Table 21 Results from the algorithm in 5 videos and all the different confidence thresholds used. It shows the results of accuracy, F1-score, intersected boxes and detected boxes. The dash denotes that there were not any positive prediction
| Video | pt | Acc. | F1 | Intersec. | Detec. |
|---|---|---|---|---|---|
| Video 1 | 0.8 | 34.44% | — | 0 | 0 |
| 0.6 | 34.44% | — | 0 | 0 | |
| 0.4 | 41.11% | 18.46% | 6 | 6 | |
| 0.2 | 55.55% | 68.25% | 16 | 67 | |
| 0.1 | 61.11% | 75.52% | 26 | 84 | |
| 0.05 | 63.33% | 77.55% | 34 | 88 | |
| 0.01 | 65.55% | 79.19% | 70 | 90 | |
| Video 2 | 0.8 | 5.48% | — | 0 | 0 |
| 0.6 | 5.48% | — | 0 | 0 | |
| 0.4 | 6.85% | 2.86% | 1 | 1 | |
| 0.2 | 9.59% | 8.33% | 2 | 3 | |
| 0.1 | 17.81% | 25% | 6 | 11 | |
| 0.05 | 41.10% | 55.67% | 13 | 28 | |
| 0.01 | 84.93% | 91.85% | 34 | 66 | |
| Video 3 | 0.8 | 64.77% | — | 0 | 0 |
| 0.6 | 64.77% | — | 0 | 0 | |
| 0.4 | 65.91% | 6.25% | 0 | 1 | |
| 0.2 | 69.32% | 40% | 0 | 14 | |
| 0.1 | 65.91% | 46.42% | 1 | 25 | |
| 0.05 | 69.32% | 60.87% | 1 | 38 | |
| 0.01 | 50% | 56.86% | 2 | 71 | |
| Video 4 | 0.8 | 15.91% | — | 0 | 0 |
| 0.6 | 15.91% | — | 0 | 0 | |
| 0.4 | 18.18% | 5.26% | 2 | 2 | |
| 0.2 | 27.27% | 37.25% | 10 | 28 | |
| 0.1 | 44.32% | 59.50% | 20 | 47 | |
| 0.05 | 79.54% | 88.46% | 26 | 82 | |
| 0.01 | 84.09% | 91.36% | 48 | 88 | |
| Video 5 | 0.8 | 84.27% | — | 0 | 0 |
| 0.6 | 84.27% | — | 0 | 0 | |
| 0.4 | 88.76% | 44.44% | 4 | 4 | |
| 0.2 | 86.52% | 40% | 4 | 6 | |
| 0.1 | 82.02% | 33.33% | 5 | 10 | |
| 0.05 | 67.42% | 21.62% | 8 | 23 | |
| 0.01 | 49.44% | 21.05% | 12 | 43 |
As we can see, the confidence threshold of 0.4 seems to be the one with the best performance in video. This is because it has a low number of false positives. Also it made some accurate predictions when it detects something. In video, we should give more weight to the false positives, since we will analyze 3 frames per second, this leads to have false positives that are more expensive than false negatives.

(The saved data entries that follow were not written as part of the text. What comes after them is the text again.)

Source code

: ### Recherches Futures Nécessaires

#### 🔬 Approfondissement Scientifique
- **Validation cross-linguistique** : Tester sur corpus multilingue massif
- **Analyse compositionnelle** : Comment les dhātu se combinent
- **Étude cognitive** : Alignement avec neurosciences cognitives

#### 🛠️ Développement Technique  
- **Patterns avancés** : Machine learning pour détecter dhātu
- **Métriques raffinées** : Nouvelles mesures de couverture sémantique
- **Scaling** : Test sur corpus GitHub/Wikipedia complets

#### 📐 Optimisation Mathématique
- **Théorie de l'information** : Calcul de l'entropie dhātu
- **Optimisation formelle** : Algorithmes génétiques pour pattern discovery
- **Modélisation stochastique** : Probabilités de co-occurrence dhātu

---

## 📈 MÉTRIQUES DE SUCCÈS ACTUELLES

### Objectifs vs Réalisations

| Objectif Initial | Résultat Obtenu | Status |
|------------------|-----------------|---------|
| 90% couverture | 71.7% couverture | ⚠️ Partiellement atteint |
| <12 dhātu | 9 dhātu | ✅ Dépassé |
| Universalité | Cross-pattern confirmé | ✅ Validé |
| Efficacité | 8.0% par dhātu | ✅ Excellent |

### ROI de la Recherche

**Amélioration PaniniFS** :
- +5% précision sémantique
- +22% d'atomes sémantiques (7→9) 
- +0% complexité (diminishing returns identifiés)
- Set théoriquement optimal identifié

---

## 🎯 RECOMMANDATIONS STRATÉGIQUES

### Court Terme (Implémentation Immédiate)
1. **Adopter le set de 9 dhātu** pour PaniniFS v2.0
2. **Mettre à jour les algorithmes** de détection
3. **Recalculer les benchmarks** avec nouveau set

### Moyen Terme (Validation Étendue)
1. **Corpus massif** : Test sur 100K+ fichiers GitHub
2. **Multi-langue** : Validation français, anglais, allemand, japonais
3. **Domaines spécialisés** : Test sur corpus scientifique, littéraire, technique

6 Conclusion and Future Work
In this paper we built a dataset for Keyword Spotting in Spanish and Handgun detection. We evaluate the performance of adapted versions of methods in the state of the art and showed their performances under different scenarios. These tasks are aimed to be useful in real life situations where there are installed commercial surveillance systems.
The idea is to have a study that shows the performance of state of the art methodologies that can complement security platforms of commercial systems. The motivation of this is that most of the time, the evaluation of object detection and keyword spotting are made on data collected by devices that are not available for most people in countries like Mexico. The experimental results in this paper, showed that the proposed architecture for Keyword Spotting is an alternative for this task achieving performances above 83% in accuracy. Regarding handgun detection, the adapted methods can be used if we are able to determine the specific threshold that benefits the domain.